Agreement Required for Access to Contracting Agent’s Panel of Contracted Health Care Providers or Contracted Reimbursement Rates – Identification of Network Discounts Applicable to Provider Claims Required on Subscriber Identification Cards
This entire law falls under the category “Rental Networks.” The bold text below identifies the section of the law falling under “Anti-retaliation.”
(a) As used in this section:
(A) “Contracting agent” means an entity that while engaged in selling, leasing, assigning, conveying, or otherwise, grants access to the entity’s panel of contracted health care providers and the entity’s contracted reimbursement rates to another entity.
(B) “Contracting agent” includes, to the extent an entity is engaged in the activities in subdivision (a)(1)(A) of this section and to the full extent permitted by the Employee Retirement Income Security Act of 1974, 29 U.S.C. § 1001 et seq., as it existed on January 1, 2007:
(i) Preferred provider organizations;
(ii) Third-party administrators;
(iii) Prescription benefit management companies;
(iv) Insurance companies;
(v) Health maintenance organizations;
(vi) Hospital and medical service corporations; and
(vii) Self-insured health plans;
(2) “Entity” means any physician or other provider of health care services, including institutional providers and organizations or groups of health care providers;
(A) “Health benefit plan” means any individual, blanket, or group plan, policy, or contract for health care services issued or delivered by a health care insurer in this state, including indemnity and managed care plans and governmental plans as defined in 29 U.S.C. § 1002(32), as it existed on January 1, 2007.
(B) “Health benefit plan” does not include plans providing health care services under the Workers’ Compensation Law, § 11-9-101 et seq., and the Public Employee Workers’ Compensation Act, § 21-5-601 et seq.;
(4) “Person” means an individual, a corporation, a partnership, a firm, a trust, an association, a voluntary organization, or any other form of business enterprise or legal entity;
(5) “Provider” means any physician or other provider of health care services, including institutional providers, and also organizations or groups of health care providers;
(6) “Provider network” means a preferred provider organization or any other network of providers; and
(7) “Subscriber identification card” or “identification card” means a card that is issued to an individual evidencing his or her coverage under a health benefit plan.

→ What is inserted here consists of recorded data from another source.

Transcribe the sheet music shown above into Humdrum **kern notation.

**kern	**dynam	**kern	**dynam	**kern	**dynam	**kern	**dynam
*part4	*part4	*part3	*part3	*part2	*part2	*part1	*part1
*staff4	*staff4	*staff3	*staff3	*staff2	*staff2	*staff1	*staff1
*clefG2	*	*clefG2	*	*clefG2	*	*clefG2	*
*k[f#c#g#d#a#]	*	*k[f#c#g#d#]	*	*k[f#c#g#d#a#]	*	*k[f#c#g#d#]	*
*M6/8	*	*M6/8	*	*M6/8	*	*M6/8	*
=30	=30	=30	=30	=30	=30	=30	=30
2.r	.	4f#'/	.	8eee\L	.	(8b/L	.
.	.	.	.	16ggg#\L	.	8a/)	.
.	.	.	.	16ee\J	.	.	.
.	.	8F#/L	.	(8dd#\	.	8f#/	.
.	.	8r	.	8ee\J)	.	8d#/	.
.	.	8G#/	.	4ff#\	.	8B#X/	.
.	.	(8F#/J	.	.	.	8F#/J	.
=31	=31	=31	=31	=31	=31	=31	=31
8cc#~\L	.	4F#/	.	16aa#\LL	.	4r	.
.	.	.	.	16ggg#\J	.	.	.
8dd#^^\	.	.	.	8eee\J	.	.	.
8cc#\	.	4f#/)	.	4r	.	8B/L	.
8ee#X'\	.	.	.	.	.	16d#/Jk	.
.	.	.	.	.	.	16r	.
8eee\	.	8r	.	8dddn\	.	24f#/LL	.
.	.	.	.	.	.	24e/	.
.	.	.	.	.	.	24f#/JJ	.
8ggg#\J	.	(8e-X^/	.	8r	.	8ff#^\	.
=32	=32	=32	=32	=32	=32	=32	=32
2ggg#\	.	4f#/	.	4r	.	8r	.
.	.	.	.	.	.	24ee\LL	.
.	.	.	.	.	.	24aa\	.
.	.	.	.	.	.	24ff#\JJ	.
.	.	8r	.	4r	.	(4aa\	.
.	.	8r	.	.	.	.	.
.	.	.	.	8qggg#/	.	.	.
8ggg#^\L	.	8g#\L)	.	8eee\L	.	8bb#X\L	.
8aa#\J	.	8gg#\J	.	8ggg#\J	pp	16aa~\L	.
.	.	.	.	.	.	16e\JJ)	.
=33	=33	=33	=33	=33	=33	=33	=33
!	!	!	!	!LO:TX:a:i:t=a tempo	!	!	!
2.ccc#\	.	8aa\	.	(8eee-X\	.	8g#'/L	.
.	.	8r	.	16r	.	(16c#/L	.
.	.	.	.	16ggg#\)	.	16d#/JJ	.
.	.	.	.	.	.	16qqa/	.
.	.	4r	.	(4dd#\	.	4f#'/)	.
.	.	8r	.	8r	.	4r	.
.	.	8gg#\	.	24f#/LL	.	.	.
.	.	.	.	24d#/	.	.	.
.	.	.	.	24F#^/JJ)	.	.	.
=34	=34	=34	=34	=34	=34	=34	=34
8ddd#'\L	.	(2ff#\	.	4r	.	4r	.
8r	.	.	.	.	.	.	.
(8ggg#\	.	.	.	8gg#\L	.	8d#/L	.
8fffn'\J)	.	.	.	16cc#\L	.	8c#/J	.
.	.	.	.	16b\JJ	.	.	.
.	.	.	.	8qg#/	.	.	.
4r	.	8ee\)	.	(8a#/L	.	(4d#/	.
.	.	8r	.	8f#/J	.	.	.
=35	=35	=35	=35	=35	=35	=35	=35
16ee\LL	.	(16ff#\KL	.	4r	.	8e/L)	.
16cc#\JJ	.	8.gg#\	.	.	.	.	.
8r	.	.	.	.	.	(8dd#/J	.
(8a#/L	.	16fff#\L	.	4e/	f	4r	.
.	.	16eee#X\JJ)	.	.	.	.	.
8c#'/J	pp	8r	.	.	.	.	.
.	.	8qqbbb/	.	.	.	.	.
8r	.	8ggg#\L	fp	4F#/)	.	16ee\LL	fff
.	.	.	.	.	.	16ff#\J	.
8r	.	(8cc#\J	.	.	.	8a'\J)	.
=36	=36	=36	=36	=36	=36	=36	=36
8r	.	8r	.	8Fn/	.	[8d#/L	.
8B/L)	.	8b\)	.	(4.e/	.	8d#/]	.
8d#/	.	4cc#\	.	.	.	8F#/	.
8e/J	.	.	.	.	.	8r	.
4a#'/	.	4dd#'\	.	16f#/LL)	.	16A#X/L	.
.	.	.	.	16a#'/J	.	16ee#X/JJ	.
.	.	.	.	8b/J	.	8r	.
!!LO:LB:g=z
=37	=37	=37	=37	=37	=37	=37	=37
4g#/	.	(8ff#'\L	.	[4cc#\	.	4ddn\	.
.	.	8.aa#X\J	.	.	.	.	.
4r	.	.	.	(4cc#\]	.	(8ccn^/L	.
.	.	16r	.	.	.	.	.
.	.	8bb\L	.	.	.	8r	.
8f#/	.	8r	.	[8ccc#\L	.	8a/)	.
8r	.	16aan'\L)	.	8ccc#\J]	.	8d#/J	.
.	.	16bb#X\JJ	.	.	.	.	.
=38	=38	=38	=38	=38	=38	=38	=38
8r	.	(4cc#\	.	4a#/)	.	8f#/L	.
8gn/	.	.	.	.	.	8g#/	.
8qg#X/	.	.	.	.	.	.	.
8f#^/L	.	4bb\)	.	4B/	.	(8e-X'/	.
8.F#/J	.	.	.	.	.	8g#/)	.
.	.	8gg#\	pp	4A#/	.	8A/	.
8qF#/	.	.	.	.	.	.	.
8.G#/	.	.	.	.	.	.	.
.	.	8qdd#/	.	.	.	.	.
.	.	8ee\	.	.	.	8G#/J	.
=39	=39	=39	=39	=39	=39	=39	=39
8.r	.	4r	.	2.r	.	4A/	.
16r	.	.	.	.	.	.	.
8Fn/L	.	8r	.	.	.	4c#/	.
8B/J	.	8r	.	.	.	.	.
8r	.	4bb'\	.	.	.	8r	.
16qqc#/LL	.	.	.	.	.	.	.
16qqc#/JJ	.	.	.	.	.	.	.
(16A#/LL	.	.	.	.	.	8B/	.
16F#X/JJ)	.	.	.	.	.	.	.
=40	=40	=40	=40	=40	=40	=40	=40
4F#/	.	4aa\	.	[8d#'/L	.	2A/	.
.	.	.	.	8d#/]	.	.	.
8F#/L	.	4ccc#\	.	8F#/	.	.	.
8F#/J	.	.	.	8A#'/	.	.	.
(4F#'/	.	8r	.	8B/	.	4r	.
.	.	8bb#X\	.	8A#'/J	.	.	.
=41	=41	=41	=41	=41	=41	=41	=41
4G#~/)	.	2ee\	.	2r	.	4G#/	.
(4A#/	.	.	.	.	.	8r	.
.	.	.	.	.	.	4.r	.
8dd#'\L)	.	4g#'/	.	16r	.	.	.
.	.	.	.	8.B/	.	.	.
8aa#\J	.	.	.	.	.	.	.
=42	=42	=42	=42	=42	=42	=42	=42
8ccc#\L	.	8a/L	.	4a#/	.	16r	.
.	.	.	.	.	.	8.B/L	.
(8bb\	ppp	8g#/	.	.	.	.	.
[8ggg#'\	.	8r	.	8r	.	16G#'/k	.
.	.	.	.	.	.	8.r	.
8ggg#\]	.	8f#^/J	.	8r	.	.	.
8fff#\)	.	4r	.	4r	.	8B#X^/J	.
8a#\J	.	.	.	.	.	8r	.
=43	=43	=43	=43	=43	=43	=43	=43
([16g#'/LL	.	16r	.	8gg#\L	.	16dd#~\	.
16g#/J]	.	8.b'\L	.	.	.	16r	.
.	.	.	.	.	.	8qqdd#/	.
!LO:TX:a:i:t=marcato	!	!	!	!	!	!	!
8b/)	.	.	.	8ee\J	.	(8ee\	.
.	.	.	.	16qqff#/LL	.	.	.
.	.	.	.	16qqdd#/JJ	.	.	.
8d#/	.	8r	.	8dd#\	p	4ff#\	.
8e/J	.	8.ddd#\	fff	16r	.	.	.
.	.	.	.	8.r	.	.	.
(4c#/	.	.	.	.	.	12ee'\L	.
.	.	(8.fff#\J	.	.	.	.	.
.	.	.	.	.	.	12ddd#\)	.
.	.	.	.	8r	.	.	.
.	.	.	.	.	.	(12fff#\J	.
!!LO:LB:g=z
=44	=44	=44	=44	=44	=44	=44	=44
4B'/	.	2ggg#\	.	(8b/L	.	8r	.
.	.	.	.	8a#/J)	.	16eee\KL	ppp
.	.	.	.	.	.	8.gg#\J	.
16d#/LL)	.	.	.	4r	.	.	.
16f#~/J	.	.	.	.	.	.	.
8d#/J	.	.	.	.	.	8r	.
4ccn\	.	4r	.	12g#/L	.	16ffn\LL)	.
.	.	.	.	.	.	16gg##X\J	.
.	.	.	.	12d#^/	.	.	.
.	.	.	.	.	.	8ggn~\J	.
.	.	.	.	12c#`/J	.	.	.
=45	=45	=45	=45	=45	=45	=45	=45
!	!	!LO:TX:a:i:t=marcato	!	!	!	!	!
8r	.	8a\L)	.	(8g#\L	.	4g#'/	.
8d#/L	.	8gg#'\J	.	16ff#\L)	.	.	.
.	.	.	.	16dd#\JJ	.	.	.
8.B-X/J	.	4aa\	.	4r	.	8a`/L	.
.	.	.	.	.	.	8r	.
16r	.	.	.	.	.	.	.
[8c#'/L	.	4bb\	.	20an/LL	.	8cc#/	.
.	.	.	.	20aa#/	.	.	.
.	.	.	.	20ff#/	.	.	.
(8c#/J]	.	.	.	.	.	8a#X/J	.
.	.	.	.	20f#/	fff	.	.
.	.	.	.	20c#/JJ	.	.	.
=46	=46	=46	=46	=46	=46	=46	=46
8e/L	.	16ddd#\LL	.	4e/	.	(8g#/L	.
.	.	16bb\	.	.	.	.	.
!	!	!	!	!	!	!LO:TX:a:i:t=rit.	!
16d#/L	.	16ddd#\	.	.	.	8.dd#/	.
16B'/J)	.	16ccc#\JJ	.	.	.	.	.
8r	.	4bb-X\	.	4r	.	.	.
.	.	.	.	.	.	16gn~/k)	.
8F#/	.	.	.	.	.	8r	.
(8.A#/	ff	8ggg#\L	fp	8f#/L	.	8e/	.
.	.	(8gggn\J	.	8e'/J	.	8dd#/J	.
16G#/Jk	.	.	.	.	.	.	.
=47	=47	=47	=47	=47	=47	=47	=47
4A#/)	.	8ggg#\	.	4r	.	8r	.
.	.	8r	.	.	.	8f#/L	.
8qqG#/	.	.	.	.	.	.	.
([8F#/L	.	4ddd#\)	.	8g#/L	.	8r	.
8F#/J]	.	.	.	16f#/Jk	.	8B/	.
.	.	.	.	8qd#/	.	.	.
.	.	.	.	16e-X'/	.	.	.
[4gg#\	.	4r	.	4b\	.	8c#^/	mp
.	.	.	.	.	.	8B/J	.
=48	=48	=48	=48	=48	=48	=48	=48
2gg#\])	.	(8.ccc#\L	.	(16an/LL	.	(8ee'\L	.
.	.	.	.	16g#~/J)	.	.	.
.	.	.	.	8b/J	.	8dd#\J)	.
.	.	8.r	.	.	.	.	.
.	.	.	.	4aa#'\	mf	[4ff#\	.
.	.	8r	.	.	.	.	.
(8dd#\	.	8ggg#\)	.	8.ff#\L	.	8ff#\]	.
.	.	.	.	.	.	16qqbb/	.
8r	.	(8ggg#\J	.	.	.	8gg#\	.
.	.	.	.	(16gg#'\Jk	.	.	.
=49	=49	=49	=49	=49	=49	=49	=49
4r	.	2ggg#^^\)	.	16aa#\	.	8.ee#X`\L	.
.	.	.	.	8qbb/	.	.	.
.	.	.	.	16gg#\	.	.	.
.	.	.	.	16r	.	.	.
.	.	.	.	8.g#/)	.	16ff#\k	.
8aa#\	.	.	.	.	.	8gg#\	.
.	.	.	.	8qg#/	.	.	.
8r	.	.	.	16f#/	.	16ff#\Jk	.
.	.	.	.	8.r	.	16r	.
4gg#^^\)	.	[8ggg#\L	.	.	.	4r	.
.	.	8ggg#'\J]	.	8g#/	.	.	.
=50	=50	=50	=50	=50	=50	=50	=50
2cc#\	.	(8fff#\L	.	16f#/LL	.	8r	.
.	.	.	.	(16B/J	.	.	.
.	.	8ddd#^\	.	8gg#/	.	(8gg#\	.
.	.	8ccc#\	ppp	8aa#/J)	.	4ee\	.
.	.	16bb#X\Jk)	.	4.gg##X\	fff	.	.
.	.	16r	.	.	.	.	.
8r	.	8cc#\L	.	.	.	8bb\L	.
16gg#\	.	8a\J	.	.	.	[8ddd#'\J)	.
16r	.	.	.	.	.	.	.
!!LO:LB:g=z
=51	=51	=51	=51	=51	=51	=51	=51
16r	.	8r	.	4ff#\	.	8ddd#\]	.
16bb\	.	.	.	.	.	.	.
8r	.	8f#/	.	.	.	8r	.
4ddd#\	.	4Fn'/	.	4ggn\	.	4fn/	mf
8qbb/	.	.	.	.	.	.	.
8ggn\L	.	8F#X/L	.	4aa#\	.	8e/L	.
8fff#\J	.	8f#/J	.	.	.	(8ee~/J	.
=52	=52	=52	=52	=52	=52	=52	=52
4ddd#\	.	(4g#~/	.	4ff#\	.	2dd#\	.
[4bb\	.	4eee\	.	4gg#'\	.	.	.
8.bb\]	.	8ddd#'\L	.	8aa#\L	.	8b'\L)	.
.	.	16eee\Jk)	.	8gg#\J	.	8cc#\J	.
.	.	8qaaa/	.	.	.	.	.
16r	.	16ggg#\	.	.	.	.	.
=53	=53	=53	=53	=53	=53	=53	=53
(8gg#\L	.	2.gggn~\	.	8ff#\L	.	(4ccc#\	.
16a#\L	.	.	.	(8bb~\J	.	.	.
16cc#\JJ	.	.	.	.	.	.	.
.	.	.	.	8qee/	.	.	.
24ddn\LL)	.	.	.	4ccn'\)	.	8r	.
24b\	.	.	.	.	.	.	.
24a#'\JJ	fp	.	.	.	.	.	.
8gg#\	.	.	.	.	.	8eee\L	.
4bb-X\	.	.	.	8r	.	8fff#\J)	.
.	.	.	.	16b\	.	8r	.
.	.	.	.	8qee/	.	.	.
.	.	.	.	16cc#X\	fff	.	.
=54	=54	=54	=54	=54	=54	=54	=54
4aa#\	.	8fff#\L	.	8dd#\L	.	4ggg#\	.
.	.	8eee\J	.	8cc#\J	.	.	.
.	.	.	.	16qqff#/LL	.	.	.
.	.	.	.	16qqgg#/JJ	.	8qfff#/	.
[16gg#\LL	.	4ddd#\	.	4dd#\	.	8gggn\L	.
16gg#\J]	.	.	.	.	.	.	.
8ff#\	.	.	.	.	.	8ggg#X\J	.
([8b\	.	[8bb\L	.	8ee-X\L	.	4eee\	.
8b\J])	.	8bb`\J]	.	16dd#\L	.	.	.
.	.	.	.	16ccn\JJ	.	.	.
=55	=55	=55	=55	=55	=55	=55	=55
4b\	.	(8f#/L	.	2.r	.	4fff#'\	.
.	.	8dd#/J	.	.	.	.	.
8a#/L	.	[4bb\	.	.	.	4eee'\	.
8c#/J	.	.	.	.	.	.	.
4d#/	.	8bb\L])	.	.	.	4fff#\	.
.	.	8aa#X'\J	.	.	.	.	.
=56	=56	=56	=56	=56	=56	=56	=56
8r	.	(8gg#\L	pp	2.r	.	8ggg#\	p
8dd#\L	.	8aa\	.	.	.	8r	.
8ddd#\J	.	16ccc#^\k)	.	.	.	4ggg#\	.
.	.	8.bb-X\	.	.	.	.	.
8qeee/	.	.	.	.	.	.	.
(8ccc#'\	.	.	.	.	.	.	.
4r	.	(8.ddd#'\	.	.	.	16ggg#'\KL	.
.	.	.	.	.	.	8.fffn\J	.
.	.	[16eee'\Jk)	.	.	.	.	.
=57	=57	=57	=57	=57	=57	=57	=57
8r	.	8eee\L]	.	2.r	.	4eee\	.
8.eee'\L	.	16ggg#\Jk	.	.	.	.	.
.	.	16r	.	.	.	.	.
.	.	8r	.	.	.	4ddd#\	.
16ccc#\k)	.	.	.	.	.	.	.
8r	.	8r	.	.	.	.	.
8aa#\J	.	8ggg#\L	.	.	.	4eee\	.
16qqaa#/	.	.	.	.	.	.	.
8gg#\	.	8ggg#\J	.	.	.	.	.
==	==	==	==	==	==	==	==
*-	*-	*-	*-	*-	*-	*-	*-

(1) No contracting agent shall sell, lease, assign, convey, or otherwise grant access to the contracting agent’s panel of contracted health care providers or the contracting agent’s contracted reimbursement rates to another entity unless authorized in an agreement between the contracting agent and the provider.
(2) At least annually and upon written request of a contracted provider, a contracting agent shall disclose in writing or electronically to its providers all payors and other entities to which the contracting agent has sold, leased, assigned, conveyed, or otherwise granted access to the contracting agent’s panel of contracted health care providers and the contracting agent’s reimbursement rates.
(1) A subscriber identification card shall state in a clear and legible manner the network applicable to provider claims arising under the subscriber identification card.
(2) A provider network’s contractual discounts or other alternative rates of payments shall be enforceable and binding on all parties only with respect to the network identified under subdivision (c)(1) of this section.
(d) This section does not apply to an insurance company, a health maintenance organization, or any other entity when the insurance company, the health maintenance organization, or the other entity provides health benefits directly through the insurance company’s, the health maintenance organization’s, or the other entity’s own network to the insurance company’s, the health maintenance organization’s, or other entity’s own enrollees without using a contracting agent.
(e) No contracting agent shall retaliate against a provider for exercising rights under this section.
(f) The Insurance Commissioner shall adopt rules for the implementation, administration, and enforcement of this section and shall enforce this section using the powers granted to the commissioner in the Arkansas Insurance Code.
(g) Nothing in any contract shall supersede this section.
(1) To avoid impairment of existing contracts, this section shall only apply to contracts issued, renewed, or amended after July 31, 2007.
(2) Any provision in a health benefit plan that is executed, delivered, or renewed, or that otherwise contracts for provision of services in this state that is contrary to this subchapter shall be void to the extent of the conflict.
(i) The provisions of this act shall not apply to the Arkansas Comprehensive Health Insurance Pool.